M'emparant à nouveau de la clé, que H lâche à l'instant précis où je m'en saisis, j'avance jusqu'à la serrure et, me sentant particulièrement crétin, fais ce qui doit être fait. En gros, j'introduis la clé, tourne, et la porte s'ouvre. Il n'y a pas de grand cinéma à faire, ce n'est qu'une cabine téléphonique, je ne vois pas bien ce qu'on pourrait trouver de particulièrement stupéfiant à l'intérieur, même si ça vient de mes parents. Le second battant, que je pousse du bout des doigts, ne fait pas plus de bruit en s'ouvrant que le premier, dans lequel est toujours fichée la clé. Ce qui me surprend en revanche, c'est que ça s'ouvre vers l'intérieur. N'est-ce pas une perte de place ? Qui a conçu une cabine pareille, en plus ? Il fait noir comme dans un four, dans cet habitacle de métal à la noix.

Pour la seconde fois seulement depuis que j'ai eu confirmation de la provenance et du but de l'objet, je me demande comment en a été choisie la nature.
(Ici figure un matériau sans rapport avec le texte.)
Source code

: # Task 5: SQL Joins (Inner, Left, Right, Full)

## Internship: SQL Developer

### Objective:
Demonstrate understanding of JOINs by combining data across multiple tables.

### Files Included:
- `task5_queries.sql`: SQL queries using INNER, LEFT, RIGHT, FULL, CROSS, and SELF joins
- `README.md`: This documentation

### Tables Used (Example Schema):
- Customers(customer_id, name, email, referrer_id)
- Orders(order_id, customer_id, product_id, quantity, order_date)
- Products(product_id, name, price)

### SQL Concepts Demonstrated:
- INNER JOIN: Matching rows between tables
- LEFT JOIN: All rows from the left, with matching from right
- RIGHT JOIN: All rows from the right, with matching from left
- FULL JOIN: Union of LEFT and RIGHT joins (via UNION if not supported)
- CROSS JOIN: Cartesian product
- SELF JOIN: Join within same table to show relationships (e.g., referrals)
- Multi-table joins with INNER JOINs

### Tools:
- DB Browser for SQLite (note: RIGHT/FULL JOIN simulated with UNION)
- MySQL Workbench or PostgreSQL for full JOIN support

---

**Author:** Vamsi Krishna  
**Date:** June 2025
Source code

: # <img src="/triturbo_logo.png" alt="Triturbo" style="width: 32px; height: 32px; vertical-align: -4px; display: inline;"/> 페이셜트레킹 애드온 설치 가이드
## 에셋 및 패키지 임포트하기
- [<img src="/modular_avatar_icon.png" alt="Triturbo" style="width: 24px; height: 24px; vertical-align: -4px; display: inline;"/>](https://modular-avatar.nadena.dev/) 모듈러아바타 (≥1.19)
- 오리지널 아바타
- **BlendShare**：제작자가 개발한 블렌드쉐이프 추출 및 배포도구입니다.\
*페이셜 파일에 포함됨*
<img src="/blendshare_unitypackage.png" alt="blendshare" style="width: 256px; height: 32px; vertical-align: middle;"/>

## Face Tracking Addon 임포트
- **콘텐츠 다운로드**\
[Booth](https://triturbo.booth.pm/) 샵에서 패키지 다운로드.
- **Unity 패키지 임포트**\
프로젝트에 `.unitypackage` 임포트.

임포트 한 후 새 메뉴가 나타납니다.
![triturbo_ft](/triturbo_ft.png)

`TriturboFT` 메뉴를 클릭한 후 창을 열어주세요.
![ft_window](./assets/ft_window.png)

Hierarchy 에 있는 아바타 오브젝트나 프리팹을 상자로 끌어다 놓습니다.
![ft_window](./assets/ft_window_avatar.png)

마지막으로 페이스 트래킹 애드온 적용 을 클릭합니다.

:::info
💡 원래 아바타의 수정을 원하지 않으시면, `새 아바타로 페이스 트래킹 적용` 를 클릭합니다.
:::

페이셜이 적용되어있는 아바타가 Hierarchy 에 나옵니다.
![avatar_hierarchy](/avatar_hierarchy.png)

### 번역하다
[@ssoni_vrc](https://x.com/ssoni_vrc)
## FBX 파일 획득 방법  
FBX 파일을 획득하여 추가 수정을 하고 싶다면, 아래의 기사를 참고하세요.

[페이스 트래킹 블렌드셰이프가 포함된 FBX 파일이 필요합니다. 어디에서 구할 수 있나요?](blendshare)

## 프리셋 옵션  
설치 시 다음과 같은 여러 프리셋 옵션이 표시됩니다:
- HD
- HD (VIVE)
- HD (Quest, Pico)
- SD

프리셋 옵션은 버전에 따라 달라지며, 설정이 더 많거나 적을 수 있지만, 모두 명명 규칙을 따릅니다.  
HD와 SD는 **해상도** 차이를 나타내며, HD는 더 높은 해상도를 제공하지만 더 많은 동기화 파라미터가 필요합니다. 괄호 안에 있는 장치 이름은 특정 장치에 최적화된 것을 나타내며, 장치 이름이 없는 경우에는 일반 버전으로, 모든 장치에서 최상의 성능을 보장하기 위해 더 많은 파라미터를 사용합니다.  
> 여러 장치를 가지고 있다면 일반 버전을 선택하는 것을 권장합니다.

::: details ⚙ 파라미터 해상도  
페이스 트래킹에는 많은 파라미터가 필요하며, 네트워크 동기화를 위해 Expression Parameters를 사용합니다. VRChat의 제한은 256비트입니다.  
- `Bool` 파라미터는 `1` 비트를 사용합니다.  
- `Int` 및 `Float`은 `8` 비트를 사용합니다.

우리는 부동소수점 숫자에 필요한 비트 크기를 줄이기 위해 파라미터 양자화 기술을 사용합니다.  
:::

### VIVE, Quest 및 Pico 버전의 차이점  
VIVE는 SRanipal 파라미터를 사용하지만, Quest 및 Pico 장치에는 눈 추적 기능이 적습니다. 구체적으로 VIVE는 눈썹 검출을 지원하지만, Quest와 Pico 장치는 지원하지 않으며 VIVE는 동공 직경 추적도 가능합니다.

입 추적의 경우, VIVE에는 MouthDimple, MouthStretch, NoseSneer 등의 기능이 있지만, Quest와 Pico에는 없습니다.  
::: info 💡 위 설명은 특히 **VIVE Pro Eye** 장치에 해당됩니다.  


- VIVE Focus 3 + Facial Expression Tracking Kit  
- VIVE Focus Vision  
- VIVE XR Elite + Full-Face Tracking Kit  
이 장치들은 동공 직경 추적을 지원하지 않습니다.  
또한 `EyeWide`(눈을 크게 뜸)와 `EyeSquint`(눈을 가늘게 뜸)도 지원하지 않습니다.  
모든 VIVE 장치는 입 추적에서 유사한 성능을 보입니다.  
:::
Une cabine téléphonique, c'est tout de même bien volumineux pour simplement contenir un message. Et qu'est-ce que ça pourrait bien cacher d'autre ? S'ils voulaient me faire passer quelque chose de grande taille, une cabine est tout de même une forme d'enveloppe bien peu conventionnelle. C'est à n'y rien comprendre. Surtout le fait que je me demande ça seulement maintenant. Et il y a cet insignifiant détail à propos de ce qu'a dit Vik puis LeX. On va rentrer dedans. Personne n'a répondu à Dwight lorsqu'il a demandé si elles parlaient de nous tous. Mais ça me paraît assez évident, sinon elles n'auraient pas utilisé ce pronom. Quelque chose cloche. Quelque chose cloche même beaucoup, à bien y repenser.
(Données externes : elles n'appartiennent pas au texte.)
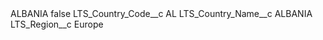 <?xml version="1.0" encoding="UTF-8"?>
<CustomMetadata xmlns="http://soap.sforce.com/2006/04/metadata" xmlns:xsi="http://www.w3.org/2001/XMLSchema-instance" xmlns:xsd="http://www.w3.org/2001/XMLSchema">
    <label>ALBANIA</label>
    <protected>false</protected>
    <values>
        <field>LTS_Country_Code__c</field>
        <value xsi:type="xsd:string">AL</value>
    </values>
    <values>
        <field>LTS_Country_Name__c</field>
        <value xsi:type="xsd:string">ALBANIA</value>
    </values>
    <values>
        <field>LTS_Region__c</field>
        <value xsi:type="xsd:string">Europe</value>
    </values>
</CustomMetadata>
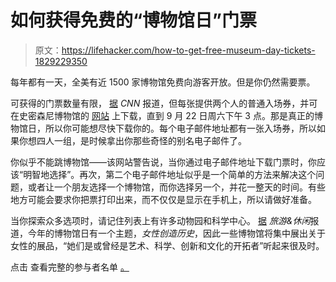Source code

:# 如何获得免费的“博物馆日”门票

> 原文：<https://lifehacker.com/how-to-get-free-museum-day-tickets-1829229350>

每年都有一天，全美有近 1500 家博物馆免费向游客开放。但是你仍然需要票。



可获得的门票数量有限， [据](https://www.cnn.com/travel/article/museum-day-smithsonian/index.html) *CNN* 报道，但每张提供两个人的普通入场券，并可在史密森尼博物馆的 [网站](https://www.smithsonianmag.com/museumday/search/?q=) 上下载，直到 9 月 22 日周六下午 3 点。那是真正的博物馆日，所以你可能想尽快下载你的。每个电子邮件地址都有一张入场券，所以如果你想四人一组，是时候拿出你那些奇怪的别名电子邮件了。

你似乎不能跳博物馆——该网站警告说，当你通过电子邮件地址下载门票时，你应该“明智地选择”。再次，第二个电子邮件地址似乎是一个简单的方法来解决这个问题，或者让一个朋友选择一个博物馆，而你选择另一个，并花一整天的时间。有些地方可能会要求你把票打印出来，而不仅仅是显示在手机上，所以请做好准备。

当你探索众多选项时，请记住列表上有许多动物园和科学中心。 [据](https://www.travelandleisure.com/attractions/museums-galleries/smithsonian-free-museum-day-2018) *旅游&休闲*报道，今年的博物馆日有一个主题，*女性创造历史*，因此一些博物馆将集中展出关于女性的展品，“她们是或曾经是艺术、科学、创新和文化的开拓者”听起来很及时。

点击 查看完整的参与者名单 [。](https://www.smithsonianmag.com/museumday/search/?q=)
- Bon, on va pas y passer la journée. LeX s'impatiente.

De la main, elle me fait signe d'avancer, ainsi qu'aux autres. Je secoue la tête et fais un pas en avant. Je n'ai pas le temps de m'étonner de l'écho engendré par mon entrée que Dwight, sans le moindre doute poussé par Vik, dans l'un de ses grands moments de violence inattendus, vient s'écraser sur moi de tout son poids. J'entends la brunette rire avant que June ne lui réserve le même sort, mue par je ne sais quel sentiment ordinairement peu présent chez elle. La Botaniste atterrit sur mon Tuteur et moi dans un cri de surprise dont mes tympans se seraient bien passés. Et l'entassement est malheureusement loin d'être fini. June n'est la victime de personne, tout du moins pas directement : c'est Hannibal, poussé par LeX, qui la percute. Ils s'aplatissent ensemble sur nous dans un concert de protestations. Seule la Messagère entre royalement, debout sur ses deux pieds. C'est là que vous vous dites que le tas de cinq personnes formé par June, Viky, H, Dwighty, et moi-même est sans doute pressé contre la paroi de la cabine opposée à l'entrée, parce qu'il n'y a pas d'autre moyen de faire rentrer six personnes dans une cabine téléphonique à l'improviste, même si ses dimensions sont supérieures à la moyenne. Et c'est là que je vous dis qu'en fait nous sommes étalés à l'horizontale, sur un sol froid qui n'est pas la moquette de ma chambre et ne devrait par conséquent pas couvrir suffisamment d'espace pour accueillir ne serait-ce qu'un seul d'entre nous à plat ventre.